Data mining techniques range from extremely complex to basic. Each technique serves a slightly different purpose or goal. In essence, data mining helps organizations analyze incredible amounts of data in order to detect common patterns or learn new things. It would be impossible to process all this data without automation. Here are a few example approaches to data mining:
- Cluster detection is a type of pattern recognition that is used to detect patterns within large data sets. It’s a bit like arranging a large amount of information into categories using patterns which emerge during data analysis (and might not be very obvious).
- Anomaly detection aims to find abnormalities in data. This can be used in many areas, such as detecting anomalies in weather patterns or even forensic computing.
- Regression is a technique that aims to predict future outcomes using large sets of existing variables. This is used to predict future user engagement, customer retention and even property prices.
There are many other approaches to data mining. Ultimately, the technique that you choose will depend on your end goal and there is no single technique that covers every topic out there.
What are the benefits of data mining?
There are many benefits of data mining. For example:
- In finance and banking, data mining is used to create accurate risk models for loans and mortgages. They are also very helpful when detecting fraudulent transactions.
- In marketing, data mining techniques are used to improve conversions, increase customer satisfaction and created targeted advertising campaigns. They can even be utilized when analyzing the needs in the market and coming up with ideas for completely new product lines.
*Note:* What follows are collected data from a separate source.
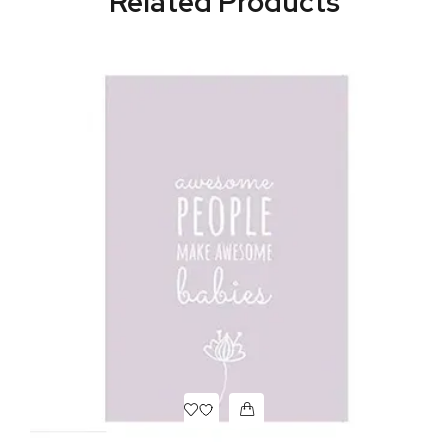
Related Products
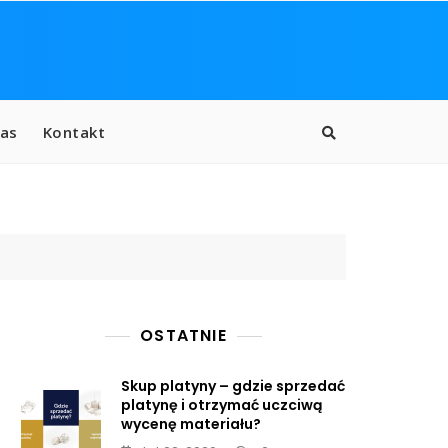
as
Kontakt
OSTATNIE
Skup platyny – gdzie sprzedać
platynę i otrzymać uczciwą
wycenę materiału?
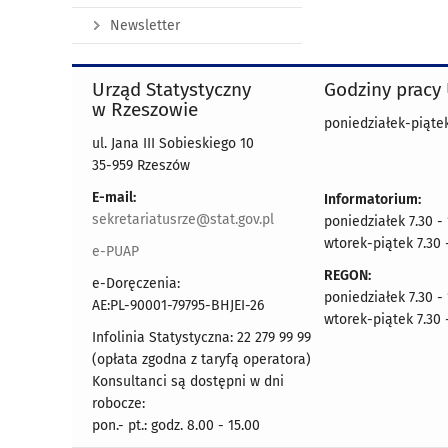
Newsletter
Urząd Statystyczny
Godziny pracy
w Rzeszowie
poniedziałek-piątek
ul. Jana III Sobieskiego 10
35-959 Rzeszów
E-mail:
Informatorium:
sekretariatusrze@stat.gov.pl
poniedziałek 7.30 -
wtorek-piątek 7.30 
e-PUAP
REGON:
e-Doręczenia:
poniedziałek 7.30 -
AE:PL-90001-79795-BHJEI-26
wtorek-piątek 7.30 
Infolinia Statystyczna: 22 279 99 99
(opłata zgodna z taryfą operatora)
Konsultanci są dostępni w dni
robocze:
pon.- pt.: godz. 8.00 - 15.00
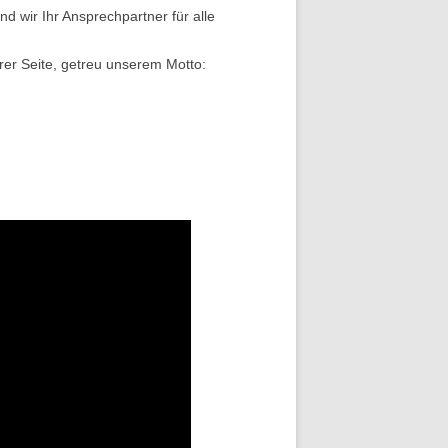
d wir Ihr Ansprechpartner für alle
rer Seite, getreu unserem Motto:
This is done by looking at historical sales and customer data and creating powerful prediction models.
- Retail stores use customer shopping habits/details to optimize the layout of their stores in order to improve customer experience and increase profits.
- Tax governing bodies use data mining techniques to detect fraudulent transactions and single out suspicious tax returns or other business documents.
- In manufacturing, data discovery is used to improve product safety, usability and comfort.
In essence, data mining benefits everyone: from individuals to large corporations and governments.